Location: Children's Nutrition Research Center

Title: The Dr. Seuss prescription: Enhancing maternal bonding in the NICU through shared book reading

item BLAKE, ANN - Baylor College Of Medicine
item Thompson, Deborah - Debbe
item NOLL, LISA - Baylor College Of Medicine

Submitted to: Meeting Abstract
Publication Type: Abstract Only
Publication Acceptance Date: 2/22/2021
Publication Date: 4/20/2021
Citation: Blake, A., Thompson, D.J., Noll, L. 2021. The Dr. Seuss prescription: Enhancing maternal bonding in the NICU through shared book reading [abstract]. 2021 Pediatric Research Symposium (Virtual). April 20, 2021; Houston, TX. Poster Presentation.

Interpretive Summary:

Technical Abstract: The benefits to children of shared book reading are well established. However, fewer studies examine the effect of shared book reading on the parent. The available literature indicates that reading has the potential to improve parenting competence, parenting self-esteem, and reduce parental stress and depression. The examination of the effect of shared book reading on the parent is largely unexplored in the NICU setting. A shared book reading intervention in the NICU setting has the potential to be a novel and effective method to encourage parental bonding. Using a qualitative research approach, we explore maternal feelings of bonding in the NICU, perception of maternal-infant interactions in the NICU, and how the introduction of free children's books and video instruction in shared book reading influence maternal perceptions of bonding in the NICU. Enrollment criteria includes English-speaking mothers with one living infant at the time of enrollment born before 32+6 weeks gestation and admitted to the Pavilion for Women NICU. Mothers are approached between 5-14 days of infant life.
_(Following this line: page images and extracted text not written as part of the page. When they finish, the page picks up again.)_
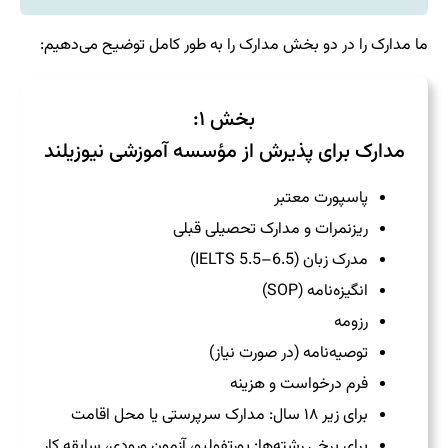
ما مدارک را در دو بخش مدارک را به طور کامل توضیح می‌دهیم:
بخش ۱:
مدارک برای پذیرش از مؤسسه آموزشی نیوزیلند
پاسپورت معتبر
ریزنمرات و مدارک تحصیلی قبلی
مدرک زبان (IELTS 5.5–6.5)
انگیزه‌نامه (SOP)
رزومه
توصیه‌نامه (در صورت نیاز)
فرم درخواست و هزینه
برای زیر ۱۸ سال: مدارک سرپرستی یا محل اقامت
برای برخی رشته‌ها: پورتفولیو، آزمون ورودی، سابقه کار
Enrollees participate in two digitally-recorded phone interviews. The first interview explores mother-infant bonding, NICU experiences, and instruction received regarding how to interact with one's infant. Participants then receive three children's books and a brief instructional video on reading to infants in the NICU. Two weeks later, mothers participate in a second digitally-recorded phone interview exploring parent-infant activities, perceptions of bonding, and experiences related to reading to their infant. Interviews are transcribed verbatim and coded and analyzed using hybrid thematic analysis. To date, 11 mothers have completed data collection. Emerging themes are: disorientation and uncertainty, lack of standardized instruction on parent/infant interaction, and positive reactions to reading to their infant. This study seeks to improve parental bonding quality with hospitalized neonates through the use of dialogic book reading. Reading is a low-cost activity with numerous potential benefits for both parents and children. This initiative focuses on enhancing the experience of parenting in the NICU, regardless of the severity of infant illness. Reading offers a noninvasive bonding tool, that could potentially be extended to infants in the gravest condition in the NICU.